The explosive growth of new megacities, including their outer rings of slums, favelas, barrios and shantytowns, will power Siemens’ sales and earnings for the rest of this century. Mass migrations from rural to urban areas worldwide is creating unparalleled opportunity. Staggering numbers tell the tale: Already 51% of the world’s 6.9 billion people–3.5 billion souls–live in cities; by 2050 demographers think it will be 70%, or 6.2 billion people. Nearly all of that growth will be in emerging markets like Asia, Africa and Latin America. By 2100, the United Nations estimates, Europe’s share of the world’s population will be cut in half to 6%, while Africa’s will double to 25%.
The developed nations, with their massive industrial infrastructure and huge consumer markets, still account for 70% of Siemens’ sales. “But when you talk about incremental growth, more than 50% of it will happen in emerging markets,” Löscher says. “This is a huge, huge opportunity.”

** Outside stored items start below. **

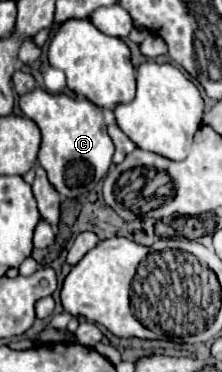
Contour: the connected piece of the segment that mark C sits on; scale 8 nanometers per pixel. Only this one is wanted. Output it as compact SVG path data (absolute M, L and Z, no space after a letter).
M40 87L20 97L20 109L24 117L32 119L40 127L42 143L38 161L46 169L50 185L68 199L78 199L92 191L108 173L114 155L112 139L108 137L102 121L102 109L86 99L76 101L68 95L50 95Z

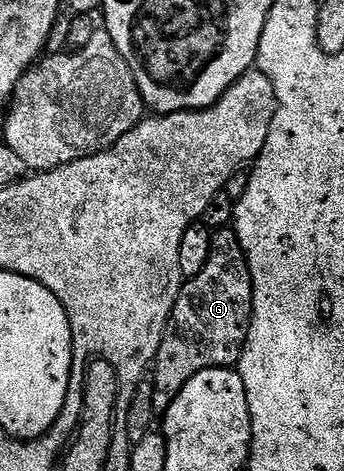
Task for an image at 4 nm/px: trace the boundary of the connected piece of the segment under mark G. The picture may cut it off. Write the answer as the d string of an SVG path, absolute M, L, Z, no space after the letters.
M226 226L213 231L207 265L182 286L169 318L157 358L151 368L151 407L164 413L179 397L183 385L212 367L236 368L253 320L253 274L236 230Z

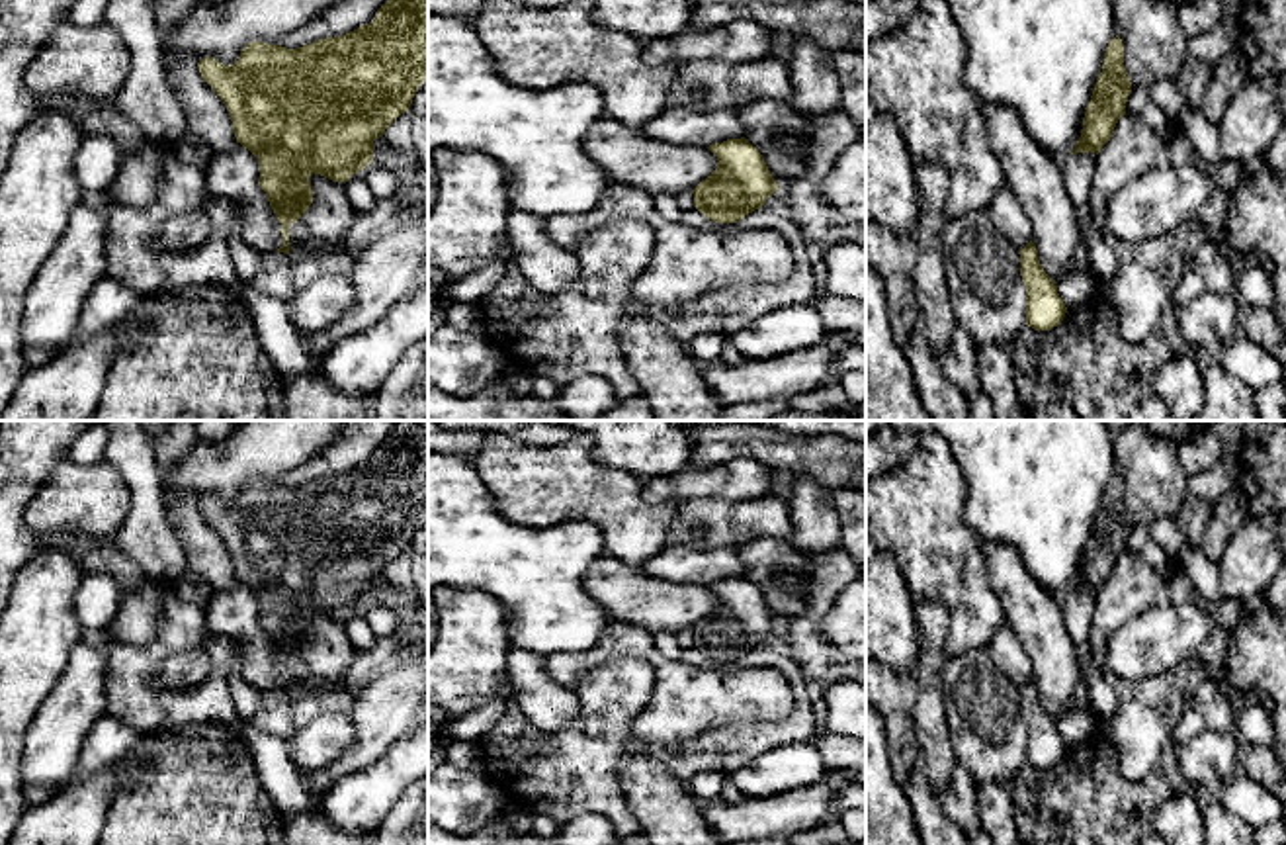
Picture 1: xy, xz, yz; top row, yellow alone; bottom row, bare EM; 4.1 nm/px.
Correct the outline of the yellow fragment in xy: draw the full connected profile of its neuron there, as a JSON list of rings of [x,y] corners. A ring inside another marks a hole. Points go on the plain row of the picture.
[[[399,421],[375,454],[346,473],[319,477],[299,487],[252,479],[233,505],[213,495],[197,501],[201,516],[229,548],[236,581],[258,597],[258,624],[281,661],[283,683],[278,690],[289,692],[289,663],[313,642],[309,614],[321,612],[346,622],[352,612],[364,608],[373,599],[373,579],[408,550],[416,528],[428,518],[428,421]]]

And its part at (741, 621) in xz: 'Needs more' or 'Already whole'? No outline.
Already whole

A recent McKinsey & Co. report says 400 midsize cities that most executives “have never heard of”–Hangzhou, China; Chennai, India; and Florianópolis, Brazil among them–will produce 40% of global growth over the next 15 years. “When you talk about the emerging markets you have to think about the second tier,” Löscher says, citing Vietnam, Turkey, Colombia and Chile. “This is where I spend a lot of time, where we’re building infrastructure, where we have huge customer links, and they are very important to the growth story of Siemens.”
Water happens to need a lot of electricity: 3% of the U.S. load goes to water and sewer treatment. That produces demand for turbines and transmission lines.